After 1975, the annual wage increase declined definitely(see the table); the so-called “Streamline Management” rationalization to lay off and decrease work-hands got full momentum in the private manufacturing industries; the social welfare expenditures through the local governments were restrained severely and the masses’ direct share of burden was increased; public utilities’ charges and the consumer price of rice were increased; and annual rice-price increase of governmental purchase from the farmers was also restrained, in parallel with the radical decline of the workers’ annual wage increase.
Table 2: Annual wage increase (real, %)
1970-1975
1970 | 71 | 72 | 73 | 74 | 75 | |
All industries | 8.7 | 8.1 | 11.1 | 8.7 | 2.2 | 2.7 |
Manufacturing industries | 9.1 | 7.6 | 10.6 | 10.4 | 1.4 | -0.3 |
1976-1981
76 | 77 | 78 | 79 | 80 | 81 | |
All industries | 2.9 | 0.5 | 2.5 | 2.3 | -1.6 | 0.4 |
Manufacturing industries | 2.7 | 0.5 | 2.0 | 3.5 | -0.4 | 0.7 |
The immediate capitalist economic difficulties, international and domestic, as the result of the collapse of last-spurt expansionist economic efforts, were basically overcome at the social and economic expenses of the working class, farmers and lower-layer petit-bourgeois masses. The “Streamline Management” intensive rationalization was carried out rather successfully in the manufacturing industries, combined with the national-economy-level sacrifices of the workers and farmers. It was realized through the actual change of the balance of class forces. Thereby, Japanese manufacturers increased its exports to the inflationary US market successfully, and the deficit of current international account was overcome rather quickly.

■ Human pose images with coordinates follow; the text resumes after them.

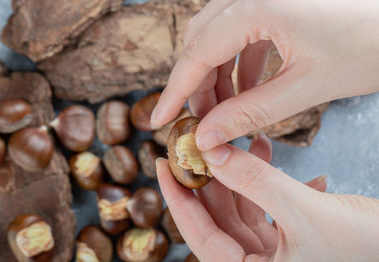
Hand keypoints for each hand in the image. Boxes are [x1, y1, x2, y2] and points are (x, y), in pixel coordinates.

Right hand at [151, 0, 378, 150]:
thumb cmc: (370, 44)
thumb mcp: (306, 86)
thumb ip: (250, 112)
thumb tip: (207, 136)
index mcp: (257, 6)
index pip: (197, 53)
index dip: (175, 91)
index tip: (161, 121)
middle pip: (201, 42)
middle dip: (196, 86)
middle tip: (199, 123)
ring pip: (217, 39)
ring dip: (216, 77)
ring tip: (223, 113)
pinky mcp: (275, 5)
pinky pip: (241, 36)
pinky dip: (237, 66)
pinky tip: (246, 92)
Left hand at [156, 134, 378, 261]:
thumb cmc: (362, 246)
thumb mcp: (304, 212)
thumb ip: (256, 182)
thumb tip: (211, 152)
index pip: (198, 235)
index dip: (177, 198)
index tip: (162, 164)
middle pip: (217, 217)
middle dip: (212, 177)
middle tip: (202, 142)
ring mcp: (271, 251)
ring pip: (241, 205)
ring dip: (245, 173)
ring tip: (251, 141)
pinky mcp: (287, 237)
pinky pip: (265, 204)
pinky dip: (269, 181)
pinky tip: (275, 157)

The bourgeoisie and LDP government were in crisis from 1973-74 to 1976. However, the Sohyo workers movement capitulated totally to the bourgeoisie and the parliamentary democratic state under the LDP government. The totality of capitulation of the Japanese organized workers movement was so glaring and so exceptional among the imperialist countries that US and Western European bourgeoisie developed their fresh interest in the Japanese management-labor relations.

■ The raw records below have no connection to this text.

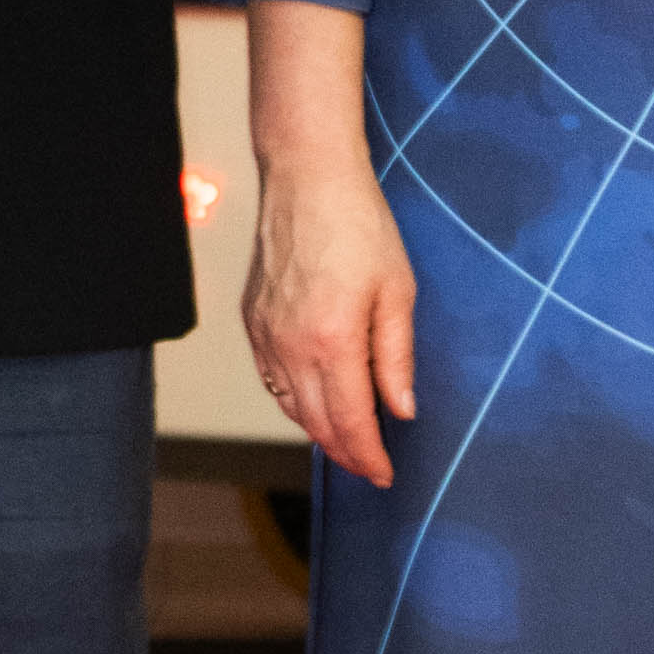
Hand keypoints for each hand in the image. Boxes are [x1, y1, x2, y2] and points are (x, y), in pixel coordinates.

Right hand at [243, 165, 417, 489]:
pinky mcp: (252, 320)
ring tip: (345, 440)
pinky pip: (270, 378)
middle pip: (316, 423)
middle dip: (344, 452)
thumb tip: (401, 409)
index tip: (384, 473)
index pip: (350, 422)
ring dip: (317, 430)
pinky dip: (292, 399)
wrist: (307, 179)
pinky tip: (312, 400)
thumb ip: (396, 357)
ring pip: (289, 405)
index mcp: (332, 341)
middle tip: (368, 465)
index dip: (368, 456)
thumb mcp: (397, 291)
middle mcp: (291, 346)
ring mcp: (265, 334)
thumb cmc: (357, 225)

[The total capitulation of the postwar Sohyo reformist trade union movement to the bourgeoisie and the parliamentary democratic state under the LDP government was the beginning of the downfall of the Sohyo Trade-Union movement, and Sohyo (General Council of Trade Unions of Japan - GCTUJ) as a national federation of reformist trade unions was to disappear and be replaced by Rengo (Japanese Trade Union Confederation - JTUC) as a right-wing federation, dominated by pro-management intra-enterprise unions, in the late 1980s.]